After seventeen years as a practicing urologist and a further six in training, it amazes me that we still regard prostate cancer as a mystical science and view the issue of screening through the opaque prism of controversy. For so long it seems that the advanced stage disease that I learned about in the mid 1980s in medical school was irreversibly altered by early detection and treatment. Of course we now know that much of this early detection was simply a lead-time bias and that many men who were treated required only observation and were left with many potential compromises to quality of life. “Doctor, my cancer is gone, why am I so miserable?”
At the recent annual meeting of the American Urological Association in San Diego, new guidelines on prostate cancer screening were unveiled. In the past, routine testing at age 50 was recommended with age 40 being the threshold for those at risk. Essentially they can be summarized as:
- Avoid screening under 40
- Do not routinely screen between 40 and 54 for average risk men. For those at risk screening should be individualized.
- For those between age 55 and 69 there is possibly some benefit and shared decision-making with a patient should be the rule.
- Finally no routine screening after 70.
- PSA should be considered every two years
The motivation for this more cautious recommendation stems for the fact that many men have indolent disease. Many of these men don’t require treatment. Treatment brings with it the potential to harm and therefore casts into doubt the value of any treatment.
The problem of course is while that may represent a possible, cost-effective strategy across the wider population, there is little doubt in my mind that this will lead to many younger and even older men falling through the cracks. It will be justified as too high a number needed to treat to make sense to find these men. Policy makers and health economists may shrug. My own experience is that we have much to learn about risk factors and that many men present seemingly without warning with significant disease.
This email from a patient illustrates the concern. Identifiers of course are removed. Both men had disease beyond the capsule of the prostate. Neither man had risk factors. Our patients are very wise and quickly become experts in the disease.
In Canada, the Canadian Urological Association has taken the view for some time that we should look at multiple factors as we “build a case” for prostate biopsy. Its own guidelines reflect this. This paper that we published speaks to the use of nomograms to make better biopsy decisions. Many calculators are available on the web.
So what is shared, informed decision-making? The assumption after the AUA meeting is that somehow patients and their primary care doctors will somehow know. What sort of conversation is happening if urologists themselves don’t seem to provide clear guidance? I suspect it will go something like “PSA doesn’t work, prostate cancer is not lethal and you will likely die from something else” Many family doctors have much of their time rightfully diverted to treating important disease entities such as hypertension, depression and diabetes. A not insignificant number of primary care doctors don’t necessarily even do a DRE anymore. If the urological community conveys the message that prostate cancer is not worth the effort it will further fall down the priority list.
In my view I am a little dismayed by the rhetoric that has started since these guidelines were presented. Much of this is well intentioned and a reaction to years of potential over-treatment. This earlier 2012 piece from the highly respected @OtisBrawley of the American Cancer Society illustrates the false promise of screening message that is being told. It will only be amplified after San Diego. In my view PSA itself is a blood test. It is harmless. It is the treatment machinery that it often initiates that potentially gives it a bite and needs careful reflection.

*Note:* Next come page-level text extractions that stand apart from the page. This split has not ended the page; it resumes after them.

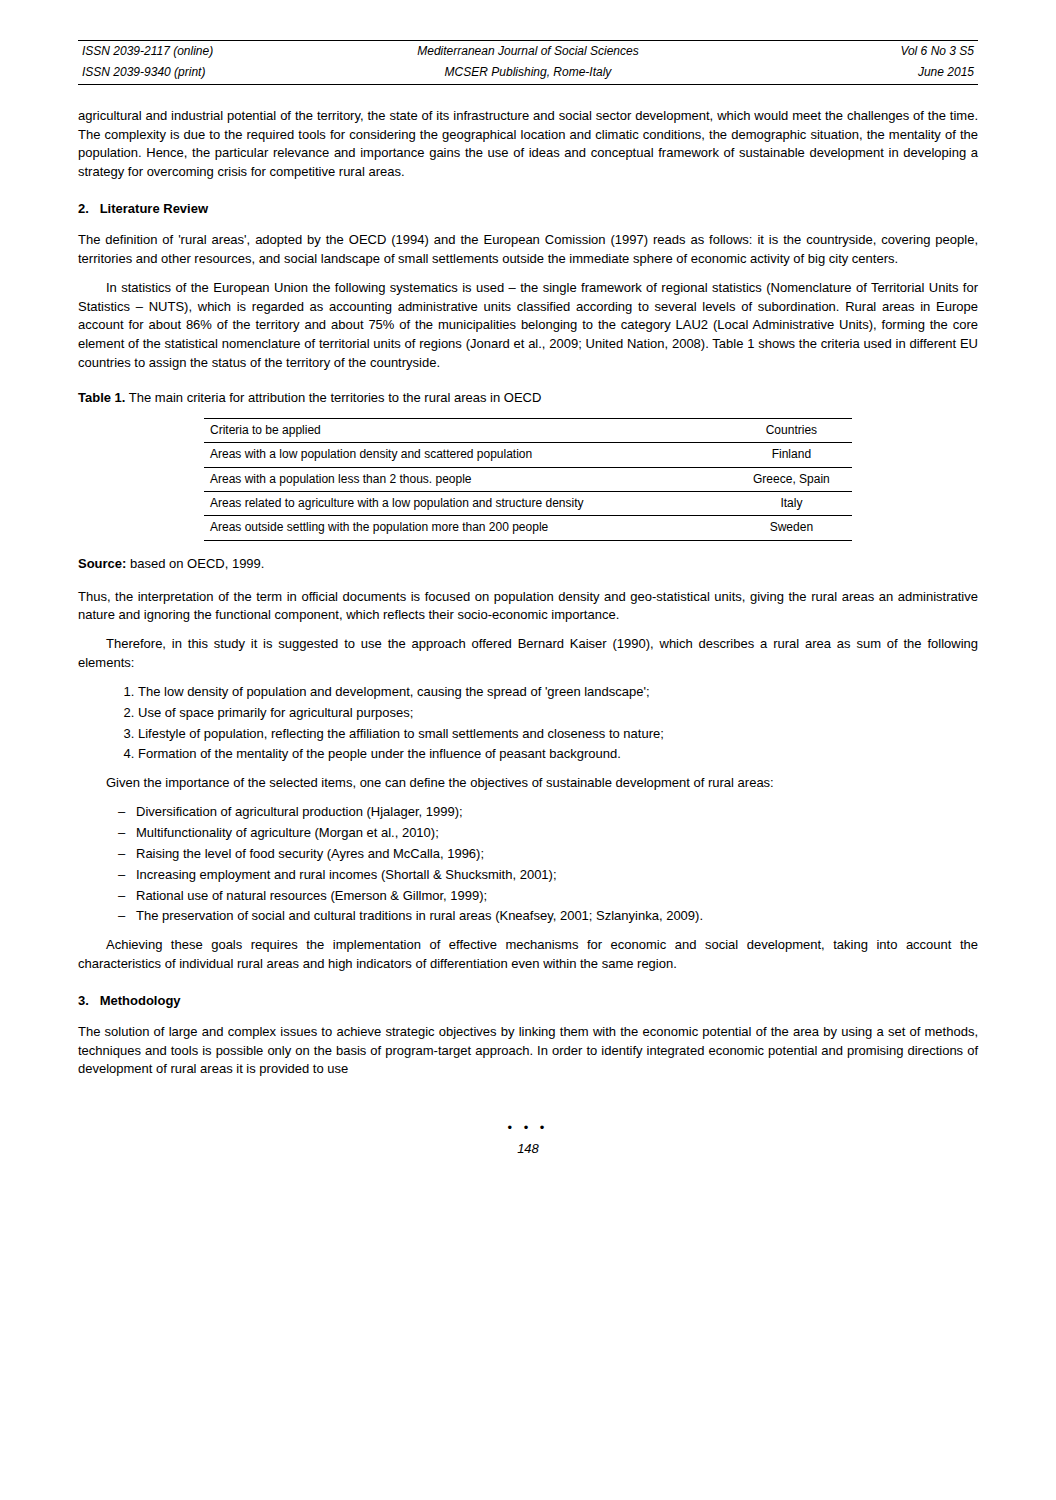| ISSN 2039-2117 (online) | Mediterranean Journal of Social Sciences | Vol 6 No 3 S5 |
| ISSN 2039-9340 (print) | MCSER Publishing, Rome-Italy | June 2015 |
agricultural and industrial potential of the territory, the state of its infrastructure and social sector development, which would meet the challenges of the time. The complexity is due to the required tools for considering the geographical location and climatic conditions, the demographic situation, the mentality of the population. Hence, the particular relevance and importance gains the use of ideas and conceptual framework of sustainable development in developing a strategy for overcoming crisis for competitive rural areas.
2. Literature Review
The definition of 'rural areas', adopted by the OECD (1994) and the European Comission (1997) reads as follows: it is the countryside, covering people, territories and other resources, and social landscape of small settlements outside the immediate sphere of economic activity of big city centers.
In statistics of the European Union the following systematics is used – the single framework of regional statistics (Nomenclature of Territorial Units for Statistics – NUTS), which is regarded as accounting administrative units classified according to several levels of subordination. Rural areas in Europe account for about 86% of the territory and about 75% of the municipalities belonging to the category LAU2 (Local Administrative Units), forming the core element of the statistical nomenclature of territorial units of regions (Jonard et al., 2009; United Nation, 2008). Table 1 shows the criteria used in different EU countries to assign the status of the territory of the countryside.
Table 1. The main criteria for attribution the territories to the rural areas in OECD
| Criteria to be applied | Countries |
| --- | --- |
| Areas with a low population density and scattered population | Finland |
| Areas with a population less than 2 thous. people | Greece, Spain |
| Areas related to agriculture with a low population and structure density | Italy |
| Areas outside settling with the population more than 200 people | Sweden |
Source: based on OECD, 1999.
Thus, the interpretation of the term in official documents is focused on population density and geo-statistical units, giving the rural areas an administrative nature and ignoring the functional component, which reflects their socio-economic importance.
Therefore, in this study it is suggested to use the approach offered Bernard Kaiser (1990), which describes a rural area as sum of the following elements:
The low density of population and development, causing the spread of 'green landscape';
Use of space primarily for agricultural purposes;
Lifestyle of population, reflecting the affiliation to small settlements and closeness to nature;
Formation of the mentality of the people under the influence of peasant background.
Given the importance of the selected items, one can define the objectives of sustainable development of rural areas:
Diversification of agricultural production (Hjalager, 1999);
Multifunctionality of agriculture (Morgan et al., 2010);
Raising the level of food security (Ayres and McCalla, 1996);
Increasing employment and rural incomes (Shortall & Shucksmith, 2001);
Rational use of natural resources (Emerson & Gillmor, 1999);
The preservation of social and cultural traditions in rural areas (Kneafsey, 2001; Szlanyinka, 2009).
Achieving these goals requires the implementation of effective mechanisms for economic and social development, taking into account the characteristics of individual rural areas and high indicators of differentiation even within the same region.
3. Methodology
The solution of large and complex issues to achieve strategic objectives by linking them with the economic potential of the area by using a set of methods, techniques and tools is possible only on the basis of program-target approach. In order to identify integrated economic potential and promising directions of development of rural areas it is provided to use
• • •
148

To many, prostate cancer is simply a benign disease in aging males along the lines of male pattern baldness. This would be a disaster in my view. We have definitely shifted the curve to the left but in addition to lowering overall mortality have greatly lessened the burden of disease complications. Men presenting with hematuria, urinary retention and renal failure has significantly diminished. It is rare that we get asked to insert nephrostomy tubes for advanced disease. This was a common clinical scenario when I was a resident in the early 1990s. I think we will see much more of that if we massively abandon screening.
I think as urologists we have a big responsibility to lead within our local communities. This comment from Dr. A Partin speaks to this very well. In the absence of the perfect pre-test conditions that predict meaningful disease my view is that we have to cast a wide net. In doing so we will uncover disease that does not need to be treated. We must then be prepared to separate diagnosis from treatment and carefully counsel our patients in a way that takes much detail and effort. It is not a five-minute discussion you can have in the middle of a busy clinic. Active Surveillance does work for low-risk disease. Our patients are sophisticated and will not blindly ask for treatment out of overwhelming anxiety. In parallel, we must continue to improve. The risk of biopsy, which has greatly increased over fifteen years, must be modified. Biopsy accuracy to find “real” disease can perhaps be improved with technology such as MRI. Techniques that lessen quality of life issues need to be modified. Robotic surgery can’t be a marketing free-for-all. In other words the onus is on us experts to get it right and do better.
Prostate cancer is a very significant disease and the source of pain and suffering for men and their families. We must continue to be vigilant of its implications, respectful of patient desires and hopeful ultimately of a cure. A benign disease it most certainly is not.
Dr. Rajiv K Singal is a Urologist at Toronto East General Hospital and Assistant Professor in the Department of Surgery at the University of Toronto.